ジッと目を凝らして様子を見守っておりましたが、シャルロット様の喉が動くことはなく口の端から水がツーッと零れ落ちてしまいました。
「…飲まない…」
「シャルお願いだ…起きてくれ…」
「姫様…」
「…陛下、ヴィンセント殿…ちょっとエキセントリックなことを申し上げますと…」
「何だこんな時に…っ!!」
「…眠り姫の起こし方はご存知でしょう?」
「伯爵殿…ふざけていらっしゃるんですか?」
「…貴方がされないのなら私が変わりにして差し上げても構わないのですが…?」
「…誰が貴方なんかに…っ!」
カルロ伯爵はヴィンセントの手からシャルロット様を自分の腕の中に移動させようとします。ヴィンセントは気安く触るなと言わんばかりにシャルロット様を奪い返します。

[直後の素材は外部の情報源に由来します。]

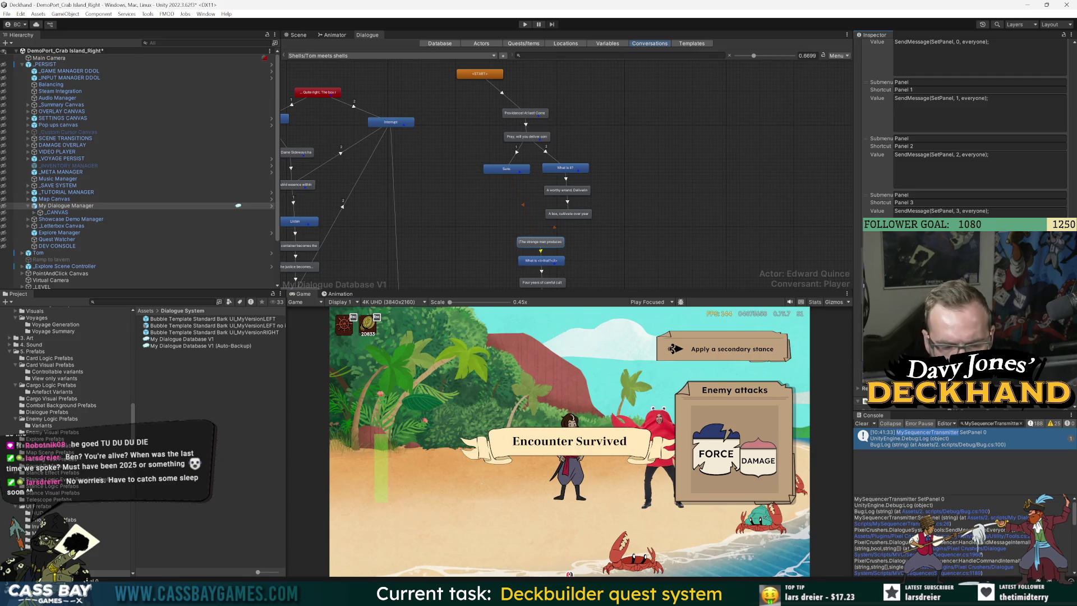
pyautogui.press('alt+Tab')
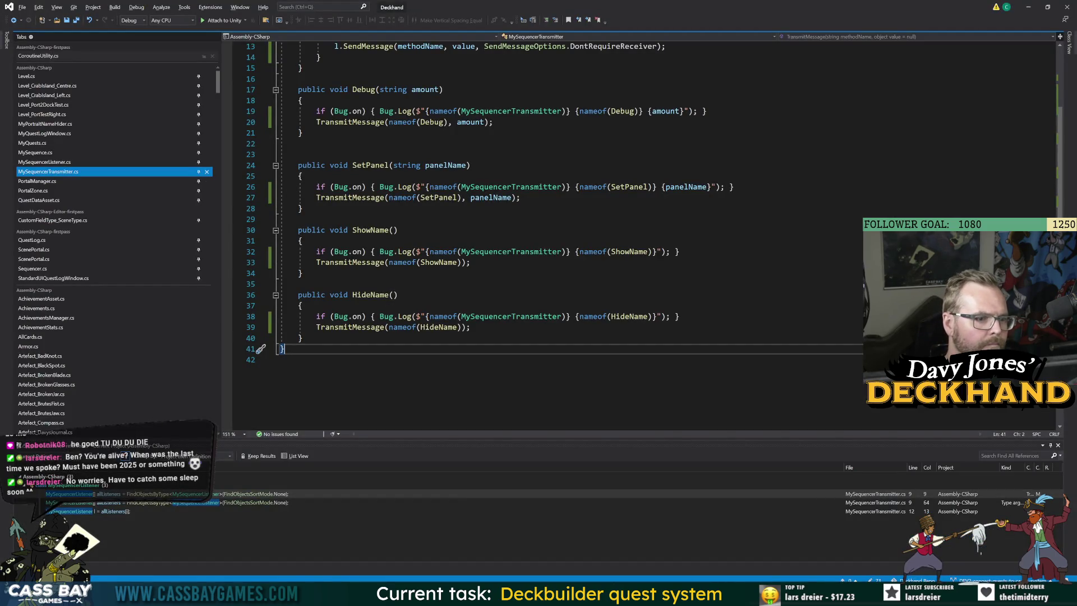
# Step: Move between ShowName's transmit line and the TransmitMessage definition, then return to Unity
pyautogui.click(297, 284)
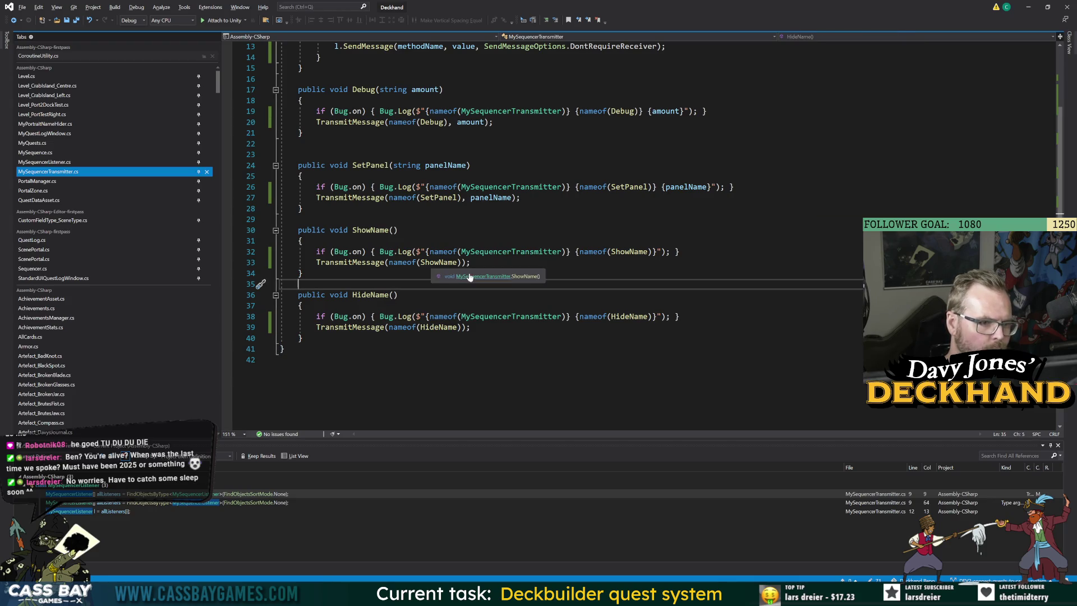
pyautogui.press('ctrl+minus')
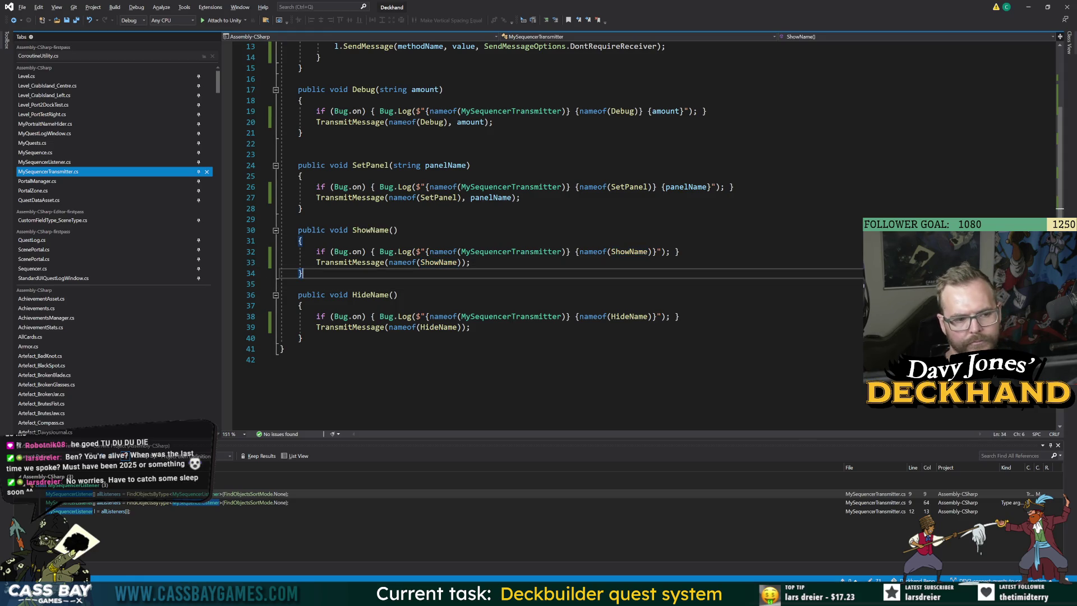
pyautogui.click(298, 284)
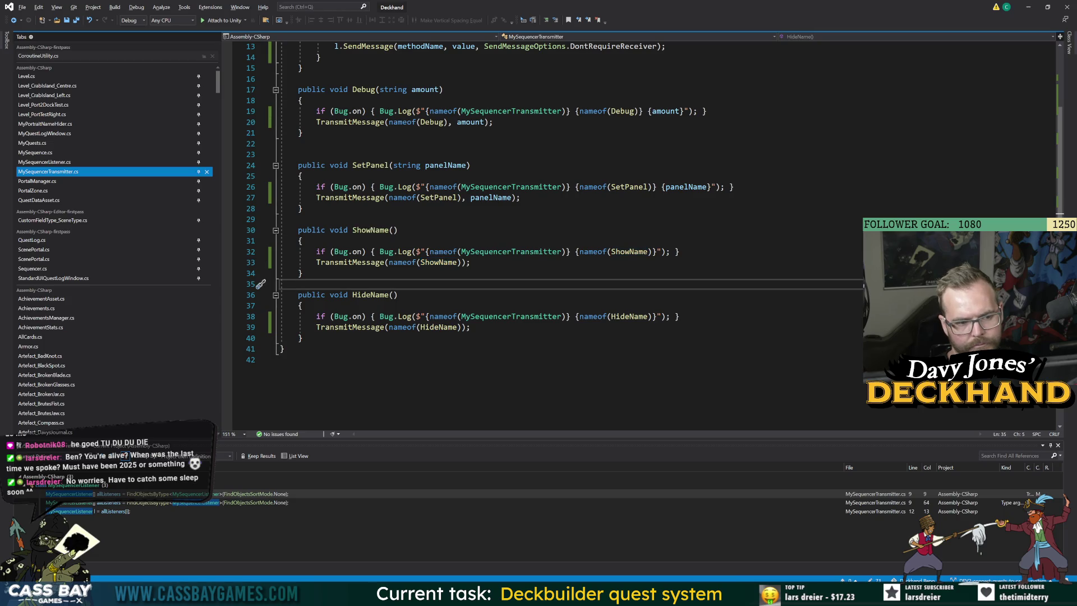
pyautogui.press('ctrl+minus')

フッと悪戯っ子ぽく微笑み、促すカルロ伯爵の視線を背にヴィンセントは深呼吸をして呼吸をと問えました。
「ったく…!人命救助ですからね…」
そう呟くと、ヴィンセントはシャルロット様の頬に優しく手を添えてから顎を少し上げて気道を確保すると、意を決してシャルロット様の唇に自分の唇を重ねました。
小さく開いた口へと吐息を吹き入れると、ヴィンセントはそっと唇を離します。
「…姫様…」
抱きかかえたまま、真っ白なお顔のままのシャルロット様を見守ります。するとピクンッと瞼が痙攣するかのように小さく動き出しました。
ふぅ…っと小さく吐息が漏れる音がしました。そして徐々に頬がピンクに染まり出すと、クルンッとカールしている長い睫がゆっくりと動き出し、エメラルド色をした瞳がぼんやりと開き始めたのです。
「…ん」
愛らしい鈴のような小さい声がヴィンセントの耳に届きました。
ホッとしたのか、ヴィンセントはいつもより優しい瞳でシャルロット様のお顔を見つめております。
「お目覚めは…いかがですか、姫様…」
「…ヴィー…」
「何ですか?」
「…何だかとても…怖い夢を見ていたような気がするの…」
「そうですか…」
「真っ暗な闇の中で…誰かに追いかけられていた気がする…。でも…」
「でも?」
「夢の中でも…ヴィーが助けてくれたわ…」
「…そうですか」
シャルロット様はまだ少し意識がフワフワしているのか、ご自分の頬に優しく置かれているヴィンセントの手にそっとご自分の手を重ね合わせ、ぼんやりとヴィンセントを見つめております。
ヴィンセントはそのままギュッとシャルロット様を抱き寄せると、シャルロット様もそれに応えるかのようにヴィンセントの肩に腕を伸ばし、まだ弱々しい力でしたがヴィンセントを抱きしめ返しました。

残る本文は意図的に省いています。